Les États-Unis s’apprêtent à porter un coup dur aux pays de la CEMAC. En réaction à la volonté des États de la CEMAC de renforcer leurs réserves extérieures en intégrant les fonds destinés à la restauration des sites miniers et pétroliers, un projet de loi a été introduit au Congrès américain.
Il vise à suspendre toute intervention des États-Unis au sein du FMI en faveur des pays de la sous-région. En toile de fond : un affrontement stratégique entre politiques monétaires africaines et intérêts économiques occidentaux.
La chambre basse du Congrès américain a enregistré, ce 25 mars 2024, un projet de loi portant sur la suspension des États-Unis d’Amérique « à toute action du Fonds monétaire international concernant les États membres de la Communauté économique monétaire de l’Afrique centrale ».
Les pays de la CEMAC épinglés par les États-Unis
Le texte de loi introduit par l’élu républicain du Michigan, Bill Huizenga, vise à contraindre le FMI à être plus regardant au sujet de la gestion des réserves extérieures des 6 pays qui constituent cette zone économique (Cameroun, Gabon, Tchad, RCA, Guinée Équatoriale, Congo).
Concrètement, le législateur américain, remet en cause la volonté des États de la région de comptabiliser dans leurs réserves de changes brutes, les provisions constituées par les compagnies pétrolières et minières pour restaurer des sites après exploitation (encore appelés Fonds RES).
En effet, dans une volonté de reconstituer leurs réserves extérieures et préserver la stabilité de leur monnaie (Franc CFA), les Chefs d’États de la CEMAC ont décidé, le 16 décembre 2024 à Yaoundé, de faire pression sur les sociétés extractives pour qu’elles rapatrient les Fonds RES.
À cet effet, la BEAC, la Banque centrale régionale avait été mandatée pour signer avant le 30 avril 2025, des conventions de comptes séquestres avec ces entreprises, avec la possibilité d’imposer des sanctions à celles qui ne signeraient pas avant cette date.
Une étude réalisée un peu plus tôt par la BEAC estime que les fonds RES pourraient générer jusqu’à 6 000 milliards FCFA (9,6 milliards $) au pays de la CEMAC, ce qui représente un bon coussin de sécurité pour leurs transactions courantes.
Côté américain on estime que les Fonds RES sont « exclusivement affectés aux coûts des travaux de restauration ».

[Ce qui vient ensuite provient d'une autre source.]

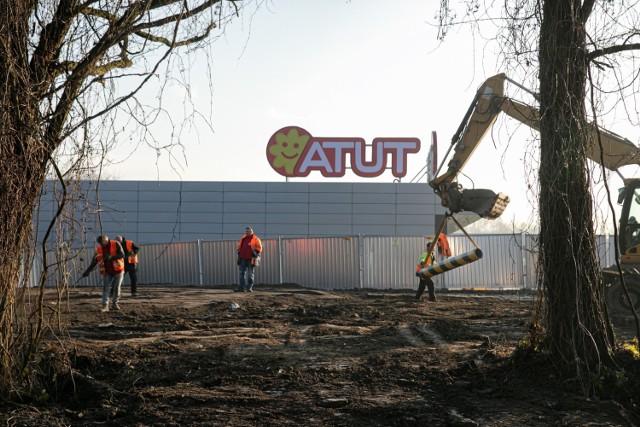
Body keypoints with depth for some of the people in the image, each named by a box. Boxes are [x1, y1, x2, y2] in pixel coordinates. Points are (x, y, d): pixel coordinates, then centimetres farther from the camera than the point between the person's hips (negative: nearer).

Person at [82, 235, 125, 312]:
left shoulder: (116, 244, -11)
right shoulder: (99, 249, -1)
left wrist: (111, 257, -32)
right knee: (105, 288, -9)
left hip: (118, 270, -2)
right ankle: (105, 305, -13)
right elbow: (94, 262, 3)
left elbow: (122, 255, -19)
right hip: (107, 272, 2)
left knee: (116, 288, 2)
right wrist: (87, 271, -3)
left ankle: (115, 303, 19)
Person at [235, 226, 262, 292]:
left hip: (250, 259, -5)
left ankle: (249, 287, 3)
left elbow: (259, 248, -3)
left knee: (250, 274, 0)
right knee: (242, 273, 1)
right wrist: (239, 251, 8)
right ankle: (241, 287, 3)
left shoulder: (255, 239, 2)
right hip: (243, 258, 5)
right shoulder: (243, 239, 17)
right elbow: (239, 247, 25)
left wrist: (255, 253, -14)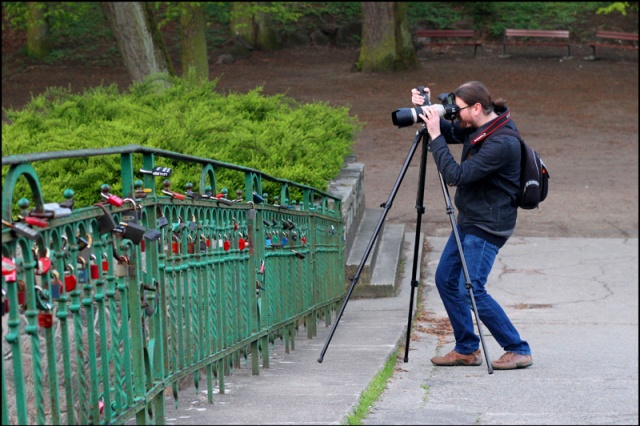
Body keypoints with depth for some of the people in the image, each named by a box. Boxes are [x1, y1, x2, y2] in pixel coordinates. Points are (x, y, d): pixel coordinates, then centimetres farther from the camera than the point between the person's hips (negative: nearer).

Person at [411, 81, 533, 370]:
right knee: (446, 279, 12)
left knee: (471, 289, -13)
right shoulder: (476, 128, 2)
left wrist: (435, 135, -23)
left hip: (488, 225, -10)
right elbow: (451, 133, 20)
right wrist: (427, 110, 2)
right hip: (468, 220, 10)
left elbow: (456, 175, -27)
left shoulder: (502, 143, -26)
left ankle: (518, 351, -3)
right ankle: (467, 349, 21)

Bien plus, « ils ne répondent pas aux critères du FMI en matière de réserves de change » et leurs classification comme tel ferait perdre le contrôle à leur propriétaire. Motif : les réserves de changes sont « facilement disponibles » et « contrôlés » par les autorités monétaires du ou des pays.

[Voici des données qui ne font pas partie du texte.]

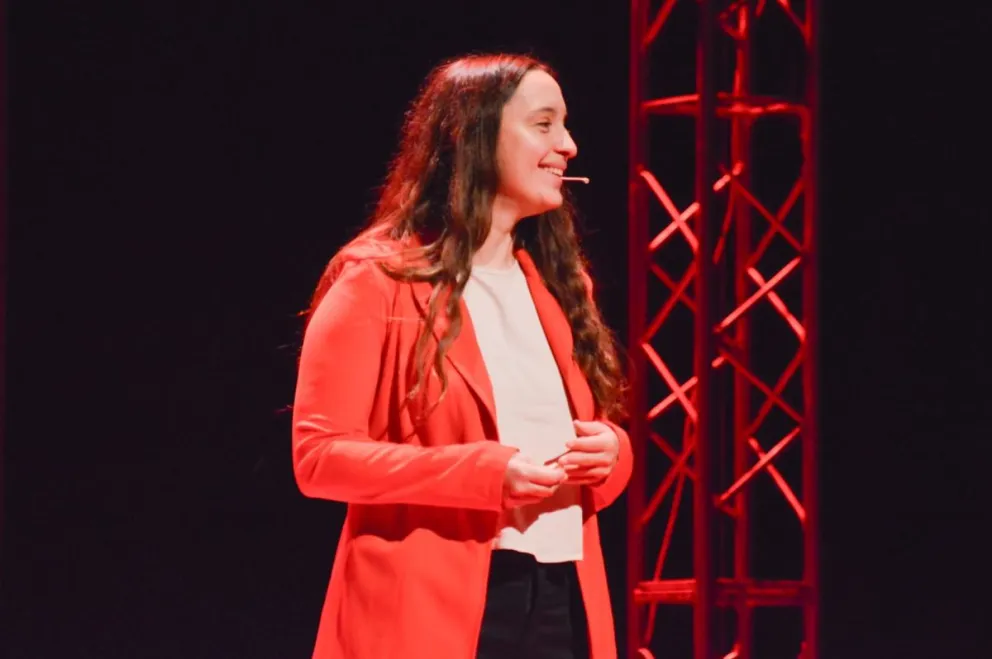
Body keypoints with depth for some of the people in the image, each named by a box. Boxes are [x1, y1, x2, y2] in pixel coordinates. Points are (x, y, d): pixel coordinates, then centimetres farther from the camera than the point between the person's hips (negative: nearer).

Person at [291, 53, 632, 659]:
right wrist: (483, 472, -19)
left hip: (564, 603, 6)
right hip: (434, 610, -6)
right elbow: (319, 454, -9)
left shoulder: (558, 284, 17)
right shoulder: (379, 281, -3)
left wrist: (606, 452, -2)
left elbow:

« Le FMI a la responsabilité de préciser aux pays quels sont les actifs éligibles et non éligibles à comptabiliser dans les réserves de change brutes d’un pays, afin que les pays puissent élaborer des politiques financières appropriées », souligne le projet de loi.
Dans un communiqué publié ce 09 avril NJ Ayuk, le président exécutif de la Chambre Africaine de l’Énergie s’est réjoui de cette évolution indiquant qu’il s’agissait d’une étape « cruciale » pour forcer la BEAC à réformer sa politique de change.
« Nous comprenons la position du Congrès américain et, en tant que personnes qui ont toujours appelé à une approche pragmatique et sensée de ces questions, nous pensons que nous avons l’obligation de protéger les investisseurs tout en encourageant la croissance, l’emploi et les opportunités pour les pays de la CEMAC».
Le fait que cette affaire ait été porté auprès du Congrès américain, est le reflet d’un lobbying actif que les multinationales pétrolières et minières mènent contre l’application du règlement des changes depuis 2019.
On compte parmi celles-ci, les grandes entreprises américaines du secteur de l’énergie telles que Chevron, ExxonMobil, Vaalco Energy et bien d’autres. Outre les entreprises américaines, d’autres acteurs majeurs tels que TotalEnergies, Trident Energy, BW Offshore, Eni et Perenco opèrent également dans la région.